After serving Kimball as Clerk-Treasurer and as City Administrator, his commitment to family forced him to relinquish—very reluctantly—his commitment to this town’s people and government.
Indeed, he was so hesitant to leave Kimball without all loose ends tied, he gave notice well in advance of his departure and took as active a part in the search for his replacement as the law and propriety allow.
In that one act, as with his day to day work, he provided us with a model of what a civil servant should be: someone directed by concern, professionalism and class
But his true imprint on the life of this town is tangible, yet difficult to describe. You see, Farrar is a true “numbers guy,” one of the best a city could hope to employ. What others might find mundane or even sleep-inducing, he recognizes as something absolutely necessary for a community’s fiscal survival.
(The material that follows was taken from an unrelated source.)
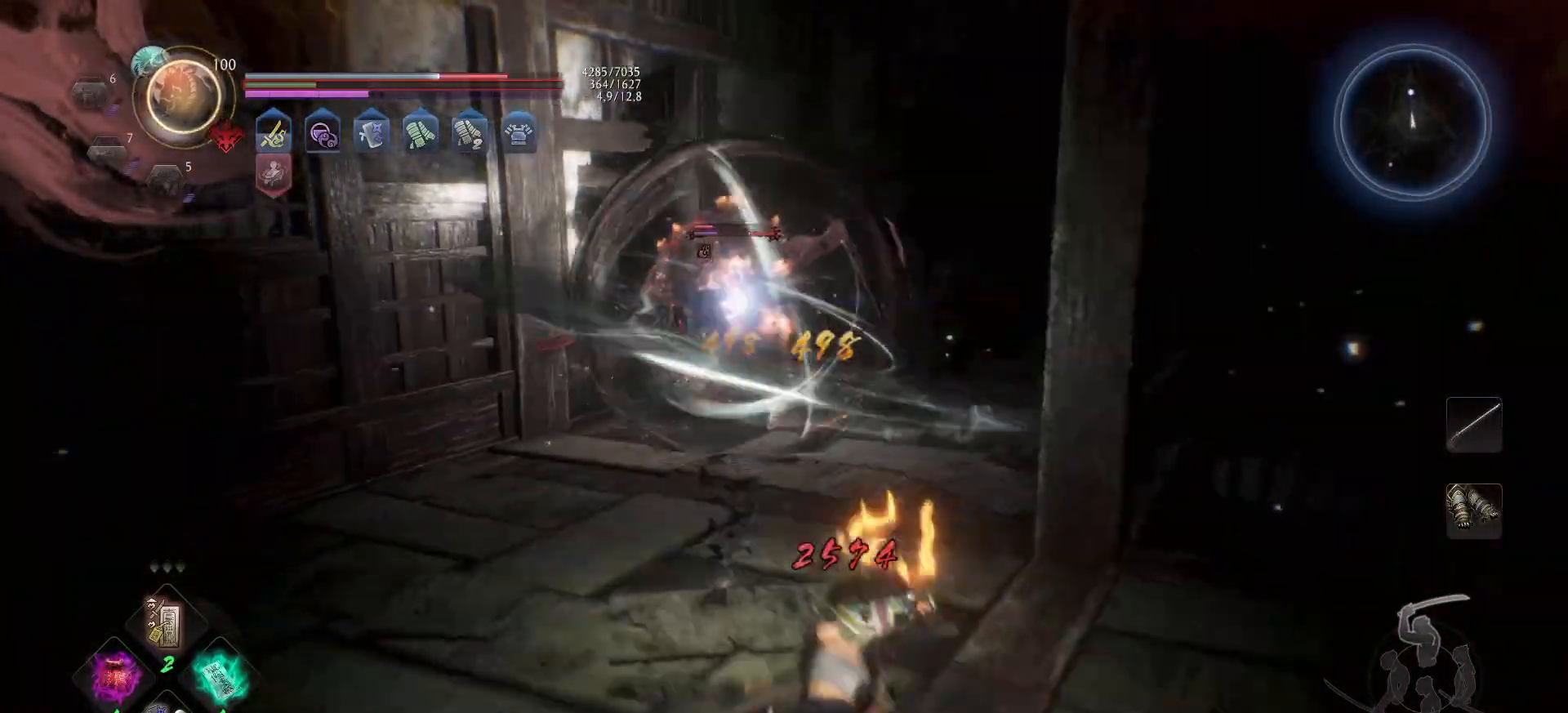
{"buttons": ["A", "L1", "L3"], "left_stick": "up-right", "right_stick": "center", "events": [[117, "L1", "down"], [133, "L3", "down"], [133, "left_stick", "up-right"]]}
Elected officials and residents always present wish lists. Running a city—handling the day to day operations of many departments from the perspective of cost and budget—demands a firm grasp of reality. If circumstances dictated that a percentage must be sliced from the city’s budget, he stated so in the most direct, precise and matter-of-fact terms.
Maybe that’s Farrar’s greatest contribution to Kimball: fiscal clarity.
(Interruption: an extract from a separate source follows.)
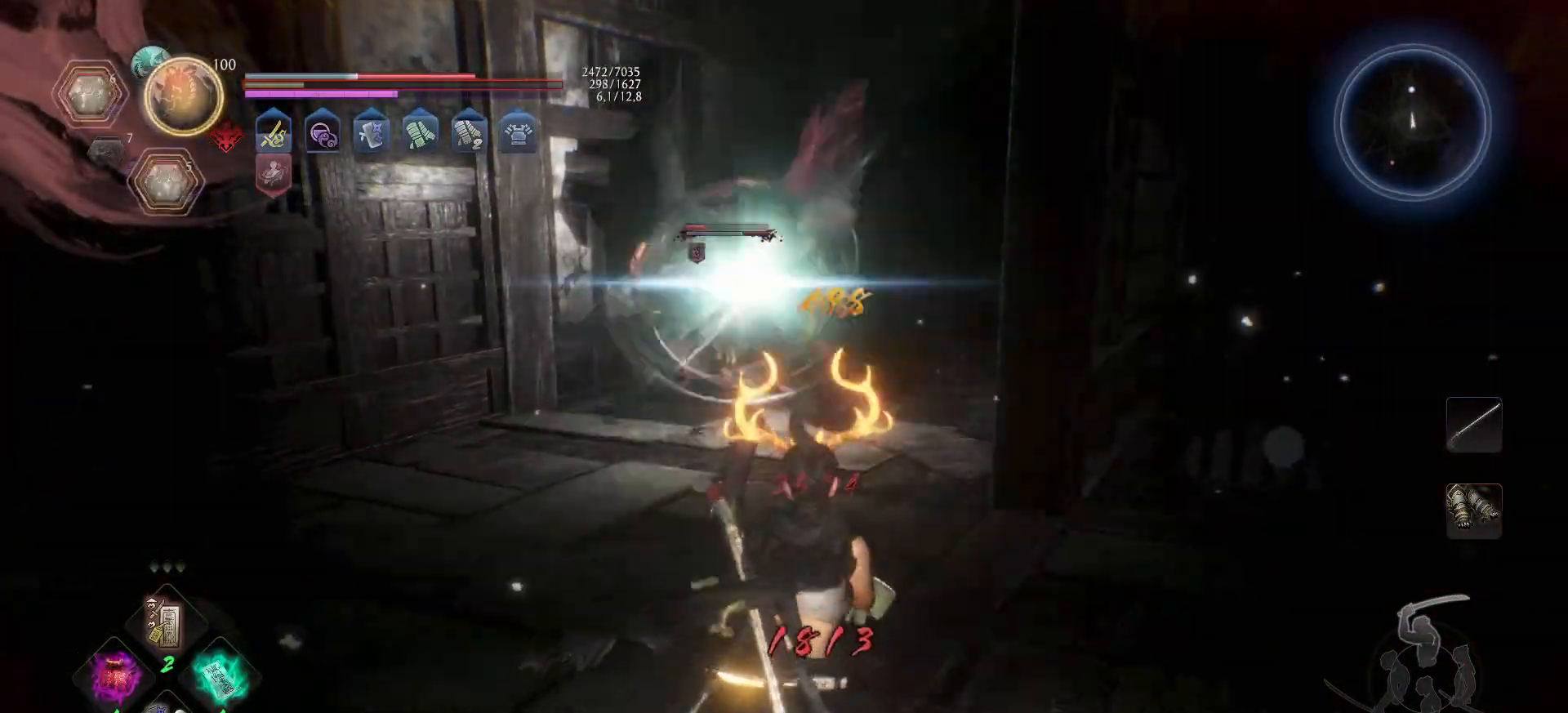
{"buttons": [], "left_stick": "up-right", "right_stick": "center", "events": [[17, "A", "up"], [500, "L1", "up"], [500, "L3", "up"]]}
During his time in Kimball, Harold Farrar served as the frame around which the city functioned. It’s difficult sometimes to appreciate the value of a numbers guy. They are, after all, continually throwing facts and figures at ideas. But we think of it this way: how many times did his calm introduction of fiscal reality save Kimball from missteps?
We urge everyone to thank Farrar for his service to the town and to all of us.